Çocuk bir elindeki bilyeye baktı sonra bir de etrafına. Elimdeki yemek tepsisiyle az önce oturduğum masanın hemen yanında bir sütun var. İşte o sütunun dibine konulmuş çöp tenekesini fark etti velet. Birkaç adım atıp yaklaştı ve aniden durdu, göz göze geldik. Ona gülümsedim! Bu mu cesaret verdi bilmiyorum ama çocuk elindeki bilyeyi sağ gözünün hizasına getirirken diğerini de kapatmıştı. Galiba nişan alıyordu ve aceleyle bilyeyi fırlatıverdi! Bilyenin çöp tenekesine değil de bana doğru geldiğini anladığım anda, kafamı bir refleks olarak hızla tepsinin üzerinden kaldırdım. Ve tam isabet! Bilye, yarısı dolu çorba kasemin içine hızlı bir iniş yapıtı!

Üç buçuk dört yaşlarındaki buğday tenli sevimli tosuncuk, yüzüme sıçrayan çorba damlacıklarını silmeye çalışırken geçmiş karşıma katıla katıla gülüyordu.
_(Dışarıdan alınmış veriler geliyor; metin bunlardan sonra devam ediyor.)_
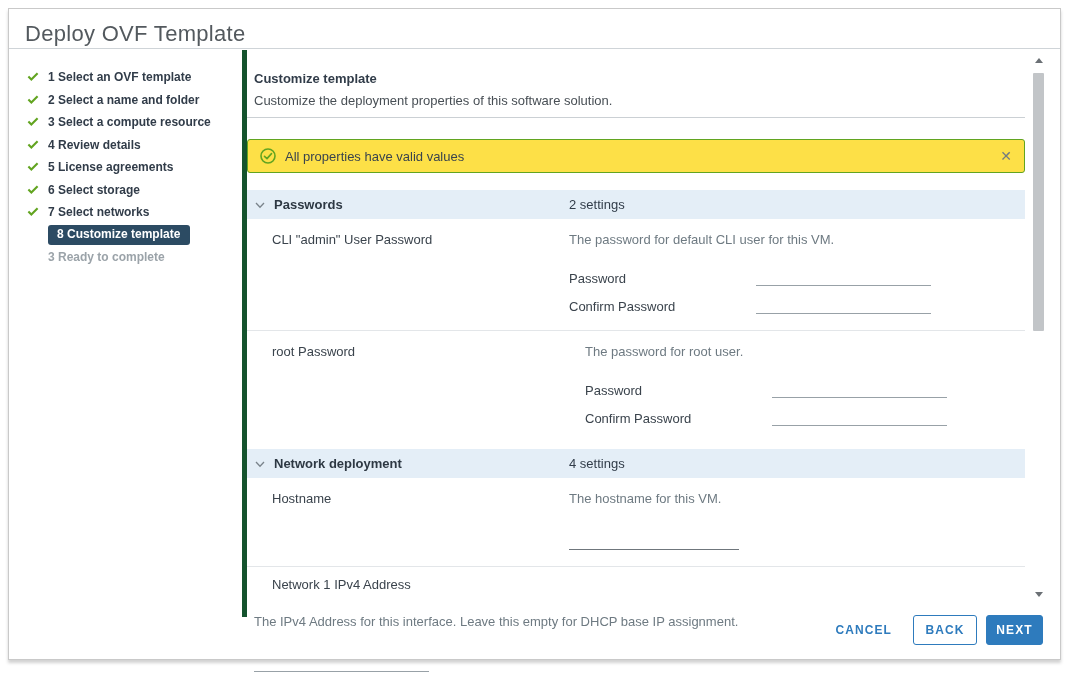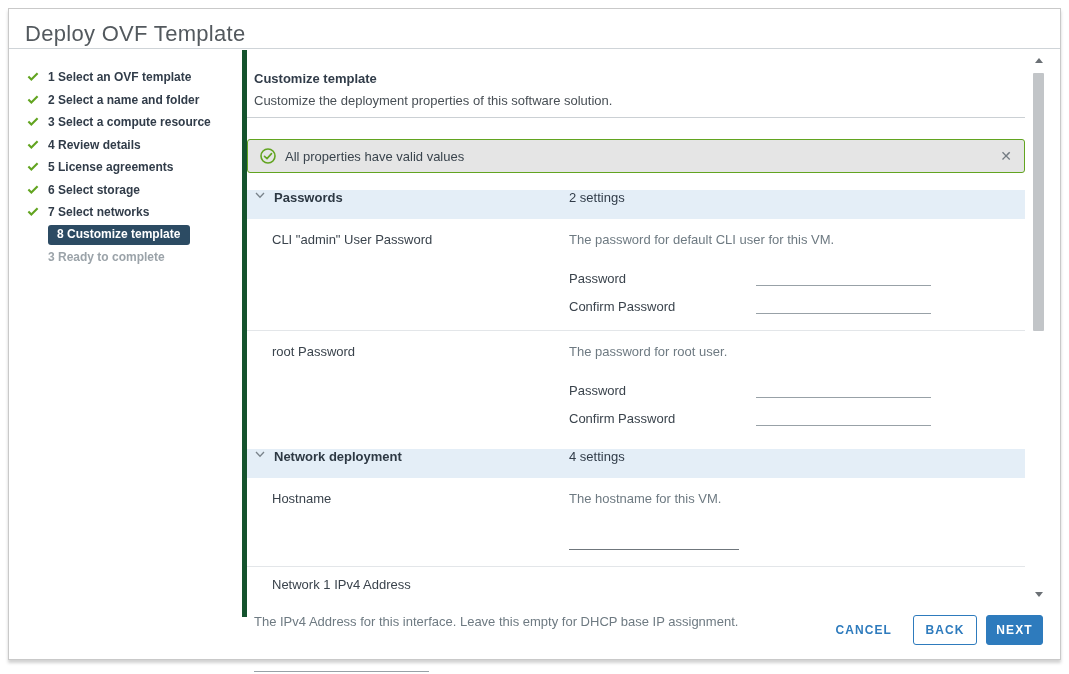--- a/index.html
+++ b/index.html
@@ -34,7 +34,7 @@
   .subheading { font-size:13px; color:#484f55; margin:7px 0 0 7px; }
   .divider { border:none; border-top:1px solid #cbd0d4; margin-top:9px; }
 
-  .alert { margin-top:21px; height:34px; background:#e5e5e5;
+  .alert { margin-top:21px; height:34px; background:#fde047;
            border:1px solid var(--success,#62a420); border-radius:3px;
            display:flex; align-items:center; padding:0 12px; }
   .alert .msg { font-size:13px; color:#3a444d; margin-left:9px; flex:1; }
Bu yetmezmiş gibi birkaç masa ileride konuşlanmış aile fertleri de basmıştı kahkahayı! Allah'tan çorba soğumuştu.

“Oğlum ne yapıyorsun, gördün mü abiye yaptığını? Ay çok özür dilerim gerçekten kaşla göz arasında şunun yaptığına bakın!”

“Yok canım ne önemi var, çocuk işte. Hem zaten hepimiz çocuk olmadık mı?”
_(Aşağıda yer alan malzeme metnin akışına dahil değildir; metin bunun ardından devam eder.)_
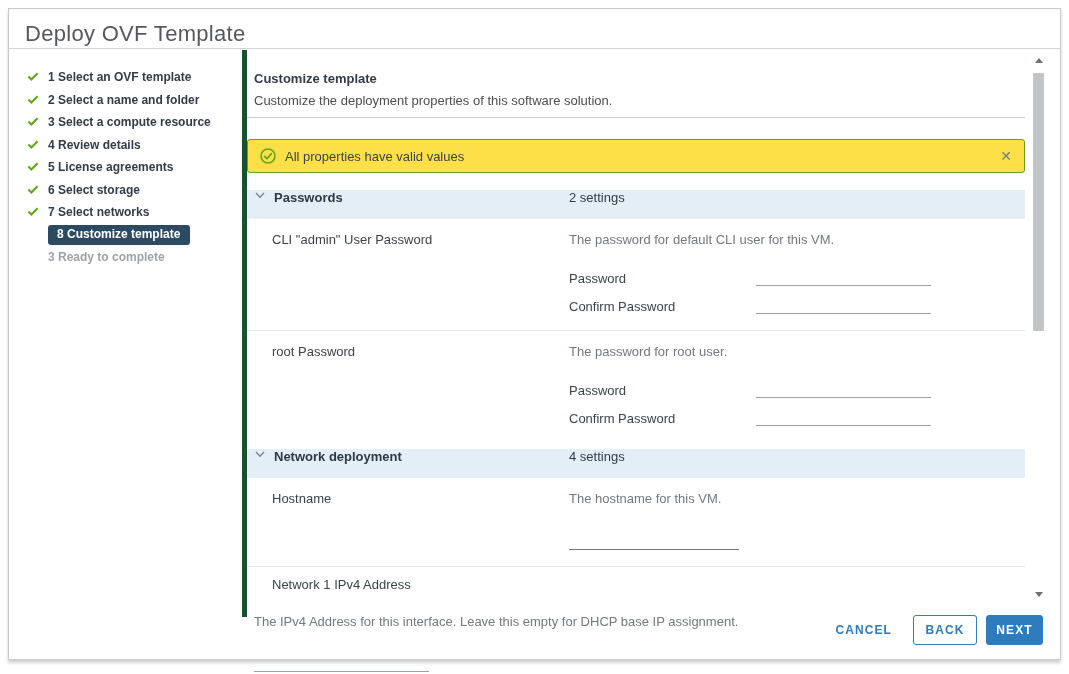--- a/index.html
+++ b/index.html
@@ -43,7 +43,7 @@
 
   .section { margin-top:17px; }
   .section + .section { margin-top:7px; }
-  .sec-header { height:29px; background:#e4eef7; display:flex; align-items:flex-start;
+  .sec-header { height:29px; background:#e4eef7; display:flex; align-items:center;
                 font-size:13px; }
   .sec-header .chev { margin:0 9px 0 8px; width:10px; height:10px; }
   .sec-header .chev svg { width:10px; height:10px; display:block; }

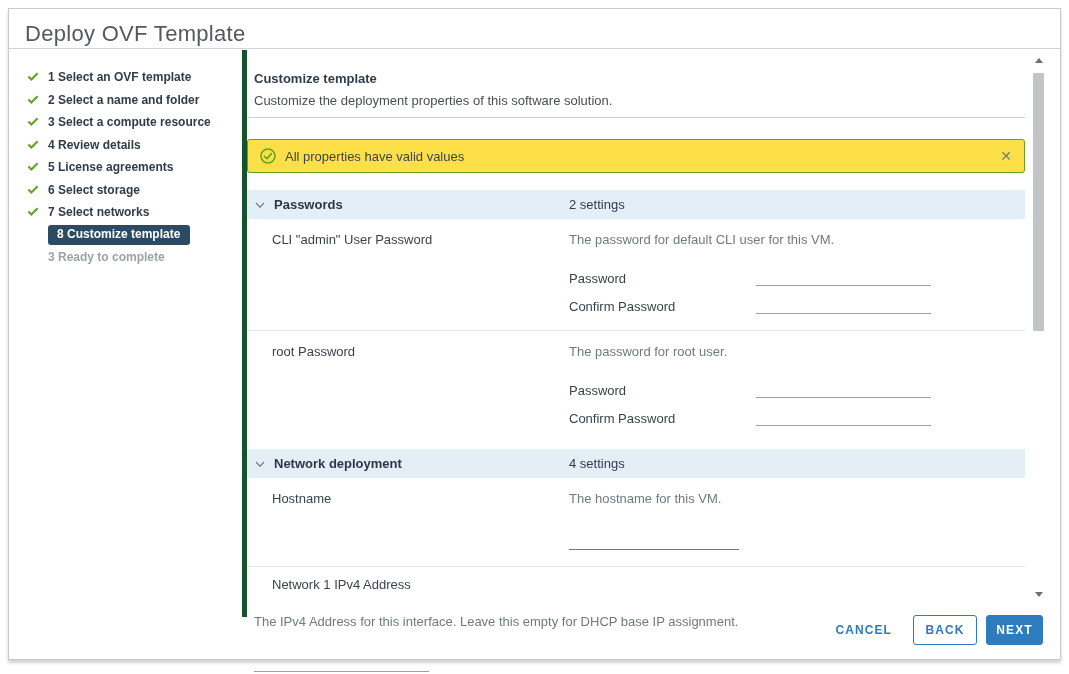--- a/index.html
+++ b/index.html
@@ -52,7 +52,7 @@
   .sec-header { position:relative; }
 
   .row { display:grid; grid-template-columns:322px 1fr; border-bottom:1px solid #e3e6e9; }
-  .row:last-child { border-bottom:none; }
+  .row:last-child { border-bottom:none;gap:16px; }
   .row .lbl { padding:13px 0 0 25px; font-size:13px; color:#3a434c; }
   .row .rcol { padding-top:13px; }
   .desc { font-size:13px; color:#6e7a82; }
“Keşke sizin kadar anlayışlı olsa herkes, tekrar kusurumuza bakmayın lütfen!”

Belli ki kadın da zor tutuyordu kendini çünkü ses tonu alabildiğine nüktedan geldi bana. Olsun, komik anılarıma bir tane daha eklerim. Hatta belki bir hikâye bile çıkartırım bu olaydan, ne de olsa serde yazmak var!
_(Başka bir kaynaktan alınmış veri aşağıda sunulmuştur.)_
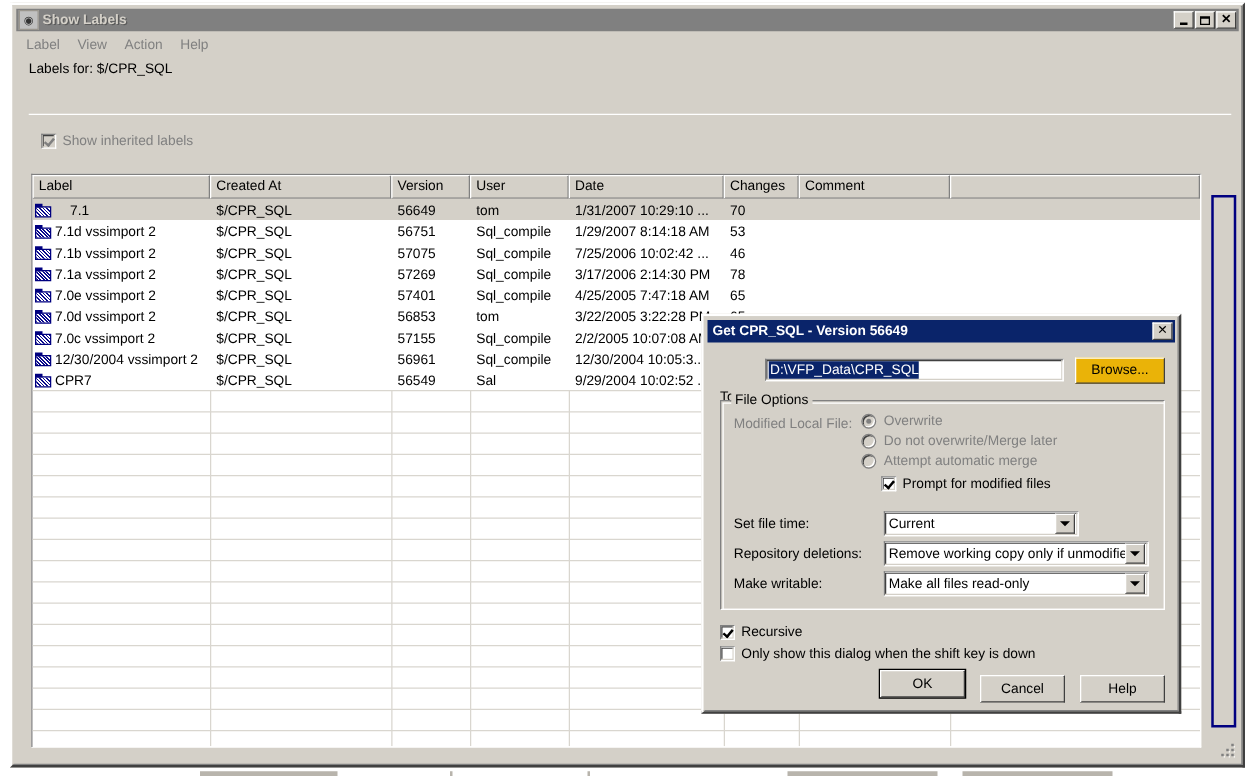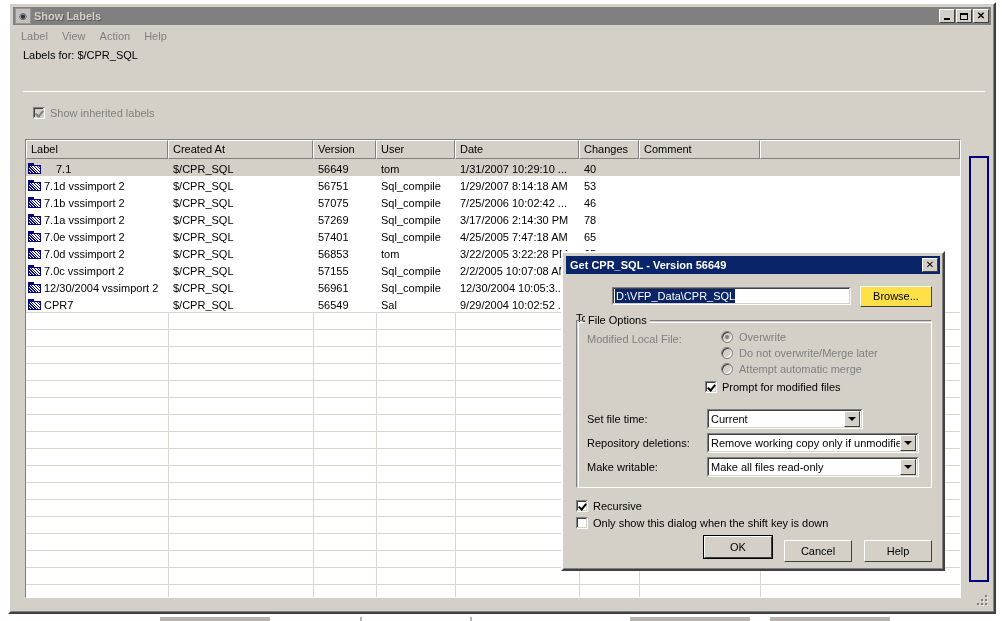--- a/index.html
+++ b/index.html
@@ -320,7 +320,7 @@
               <div class="lcell" style="width: 63px;">56649</div>
               <div class="lcell" style="width: 79px;">tom</div>
               <div class="lcell" style="width: 124px;">1/31/2007 10:29:10 ...</div>
-              <div class="lcell" style="width: 60px;">40</div>
+              <div class="lcell" style="width: 60px;">70</div>
               <div class="lcell" style="width: 121px;"></div>
               <div class="lcell" style="width: 200px;"></div>
             </div>

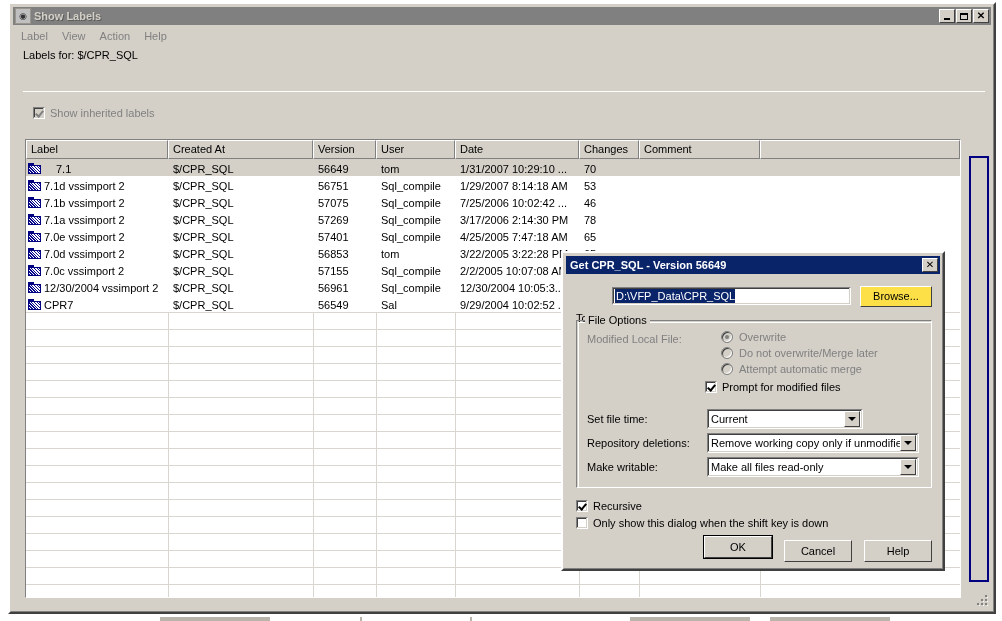--- a/index.html
+++ b/index.html
@@ -189,7 +189,7 @@
     background:#0a246a;color:#ffffff;font-size:11px;padding:1px 0 1px 1px;white-space:nowrap;
   }
   #browse-btn{
-    margin-left:9px;width:72px;height:21px;flex:0 0 auto;background:#fde047;
+    margin-left:9px;width:72px;height:21px;flex:0 0 auto;background:#eab308;
     border-top:1px solid #ffffff;border-left:1px solid #ffffff;
     border-right:1px solid #404040;border-bottom:1px solid #404040;
     display:flex;align-items:center;justify-content:center;font-size:11px;box-sizing:border-box;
Kadın oğlunu kucaklayıp masasına doğru dönerken çorbamdaki bilyeyi çıkarıp çöpe atmayı geçiriyordum aklımdan. Ama “Benim başıma nasıl geldi bu iş?” diye düşünüp gülmeye başladım yine. Aslında biraz düşününce anlıyor insan; neticede burası alışveriş merkezinin yemek için ayrılmış bir katıydı. E her gün de birçok çocuklu aile mecburi ziyarete geliyordu bu alana. Etrafıma şöyle bir bakınca, ilerideki çocuk oyun alanını gördüm. Hemen girişindeki, içi bir sürü bilyeyle dolu, şekerli sakız makinesini fark ettim. Bingo! İşte suça azmettiren makine orada! Hemen yerimden kalkıp oraya gittim. Bir bozukluk attım ve aşağıdaki kutucuğa bir bilye düşüverdi. Şansıma sakız değil bir bilye düştü! O gün gerçekten şanslı mıydım yoksa değil miydim, bilemedim ama günün geri kalanı keyifli geçeceğe benziyordu.

Makineden aldığım yeni bilyeyle ufaklığın oturduğu masaya gittim. Bir gözümü kapatıp nişan alır gibi yaptım ki çocuk intikam alacağıma inansın. 

“Ne dersin, sen de yemeğine bir bilye ister misin?”

Ama sonra vazgeçmiş gibi yapıp bilyeyi endişeli gözlerle bakan çocuğa uzattım, gülüştük. Masama dönüp bilyeyi çorbamdan çıkardım ve çöpe attım. Kendimi tok hissediyordum artık, bir bilye daha yiyecek halim yoktu doğrusu! Hâlâ vaktim vardı ama toparlanıp işe dönmeye karar verdim.

Asansöre doğru ilerlerken kendimi takdir etmeden geçemedim; ne de olsa bilye yumurtlayan şu makineyi suçüstü yakalamıştım. Dönüp bir çocuğa bir de makineye baktım son kez ve anladım ki “Şahane dedektif olur benden!”